Making Bonds Work: Are governments always Over-Indebtedness and Fiscally Irresponsible?
Governmental
debt and financial sustainability are pressing issues in all countries around
the world. Many if not all subnational governments play an important role in
delivering public services which helps to end poverty and promote economic
development. Yet, current
tension exists between policy experts encouraging harder budget constraints to
control ostentatious subnational debt issuance, while trying to stimulate
equitable and sustainable public financial mechanisms.

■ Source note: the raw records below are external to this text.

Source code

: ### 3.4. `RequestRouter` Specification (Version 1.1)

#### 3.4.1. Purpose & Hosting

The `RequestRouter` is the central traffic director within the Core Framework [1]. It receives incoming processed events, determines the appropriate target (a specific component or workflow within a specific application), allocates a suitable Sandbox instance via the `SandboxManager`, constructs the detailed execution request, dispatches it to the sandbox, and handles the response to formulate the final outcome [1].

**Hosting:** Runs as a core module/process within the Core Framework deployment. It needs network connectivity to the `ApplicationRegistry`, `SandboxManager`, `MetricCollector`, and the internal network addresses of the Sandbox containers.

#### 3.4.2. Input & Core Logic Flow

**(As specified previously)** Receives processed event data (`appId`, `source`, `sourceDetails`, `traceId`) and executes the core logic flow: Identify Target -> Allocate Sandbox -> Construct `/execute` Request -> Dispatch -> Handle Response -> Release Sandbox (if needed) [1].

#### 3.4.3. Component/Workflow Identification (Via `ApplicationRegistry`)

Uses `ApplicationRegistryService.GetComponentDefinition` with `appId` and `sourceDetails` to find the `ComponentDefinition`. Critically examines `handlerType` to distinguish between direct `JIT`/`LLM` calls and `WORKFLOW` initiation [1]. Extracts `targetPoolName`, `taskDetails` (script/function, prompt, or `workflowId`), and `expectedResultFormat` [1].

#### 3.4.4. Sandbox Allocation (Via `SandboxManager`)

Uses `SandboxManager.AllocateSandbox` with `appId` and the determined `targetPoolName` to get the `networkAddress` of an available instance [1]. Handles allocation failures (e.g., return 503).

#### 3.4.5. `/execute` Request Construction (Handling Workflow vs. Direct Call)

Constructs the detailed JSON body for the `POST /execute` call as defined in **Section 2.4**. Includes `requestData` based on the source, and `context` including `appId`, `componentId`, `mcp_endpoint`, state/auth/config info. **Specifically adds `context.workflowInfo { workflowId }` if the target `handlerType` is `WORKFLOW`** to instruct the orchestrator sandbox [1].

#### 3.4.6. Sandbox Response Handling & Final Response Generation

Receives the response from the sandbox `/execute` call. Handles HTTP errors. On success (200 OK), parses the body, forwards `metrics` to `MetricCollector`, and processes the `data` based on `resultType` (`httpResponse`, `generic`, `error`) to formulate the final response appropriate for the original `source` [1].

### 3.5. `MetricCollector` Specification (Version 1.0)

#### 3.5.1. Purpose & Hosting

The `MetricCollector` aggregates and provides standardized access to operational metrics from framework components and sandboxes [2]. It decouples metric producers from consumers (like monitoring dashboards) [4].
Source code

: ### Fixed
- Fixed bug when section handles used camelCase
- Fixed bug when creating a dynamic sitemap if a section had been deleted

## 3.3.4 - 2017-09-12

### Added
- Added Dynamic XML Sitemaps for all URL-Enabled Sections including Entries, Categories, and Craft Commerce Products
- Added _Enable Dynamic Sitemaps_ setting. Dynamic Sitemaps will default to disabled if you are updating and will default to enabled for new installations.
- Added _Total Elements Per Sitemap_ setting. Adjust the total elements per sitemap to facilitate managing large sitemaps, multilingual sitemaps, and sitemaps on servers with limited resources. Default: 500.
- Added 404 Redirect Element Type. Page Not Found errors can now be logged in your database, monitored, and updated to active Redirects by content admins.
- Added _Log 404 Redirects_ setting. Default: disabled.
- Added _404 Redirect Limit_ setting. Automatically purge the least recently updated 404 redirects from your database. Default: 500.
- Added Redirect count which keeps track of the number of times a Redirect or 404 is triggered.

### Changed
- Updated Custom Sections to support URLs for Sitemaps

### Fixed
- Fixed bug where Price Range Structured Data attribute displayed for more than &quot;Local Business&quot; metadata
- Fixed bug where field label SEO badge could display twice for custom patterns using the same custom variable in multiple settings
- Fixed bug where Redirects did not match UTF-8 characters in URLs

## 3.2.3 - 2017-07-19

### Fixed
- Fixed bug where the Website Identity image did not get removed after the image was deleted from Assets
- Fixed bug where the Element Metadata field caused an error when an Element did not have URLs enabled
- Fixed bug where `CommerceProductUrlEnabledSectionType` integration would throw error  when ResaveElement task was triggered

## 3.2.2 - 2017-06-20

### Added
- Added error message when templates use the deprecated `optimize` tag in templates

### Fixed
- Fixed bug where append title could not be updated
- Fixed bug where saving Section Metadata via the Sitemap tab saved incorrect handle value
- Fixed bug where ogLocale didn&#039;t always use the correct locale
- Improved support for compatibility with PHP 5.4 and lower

Public finance is the capital that makes
governments run well, municipal bonds in particular grease the wheels to ensure
public services are delivered at the local level by allowing project based
support to build infrastructure. Unfortunately, many developing economies do
not know how to develop management techniques that allow markets to function,
especially at the subnational level. For example, Mexican state
and municipal debt has increased in real terms over the past decade by 121.2
percent. The Mexican system is unique because it created public and private
souses of capital to manage its funding (trust funds, commercial banks, a bond
bank and the local bond market). Reaction by the government in 2016 was to
create a fiscal discipline law which may supersede more stringent state
government policies.
International financial institutions, such as IMF and the
World Bank, have focused more on the financial sustainability of central
governments than subnational governments. Nevertheless, we do not have a clear
understanding on how to control or manage subnational government spending and
debt in order to improve financial sustainability. For example, according to a study on public
debt in OECD countries, fiscal decentralization has two faces: it causes
excessive borrowing of subnational governments on the one hand, while improves
fiscal stability of the public sector on the other. Often what happens is
political maneuvering where national congress, like in the US, passes debt
selling increases thus making finances unsustainable. These
factors become more problematic during elections.
Other
examples of unclear management include the United States. For example, Hillary
Clinton’s 2016 campaign proposed to create a bond bank to resolve the
diminishing transportation trust fund. The proposal used the United Kingdom’s
model for supplying infrastructure finance throughout the country without
including a bond board, which is necessary for oversight of such highly
political decisions. Early consensus
agreed that implementation in the United States could work, few if any,
analyzed additional models of how this proposal could end up in elite capture,
bureaucratic manipulation and corruption at the highest level.
Despite the growing
attention of unsustainable municipal finances in places like China, Mexico and
the Philippines few analyst, if any, have explored whether or what management
factors may be important in determining the level of subnational government
debt or how subnational governments should access foreign capital. Research to understand how the Chinese bond
market, for example the largest subnational market in the world, is initiating.
Managing important elements of the municipal bond market, such as political
indicators of elections, accountability and participation, could determine
which countries sink or swim in the upcoming decades.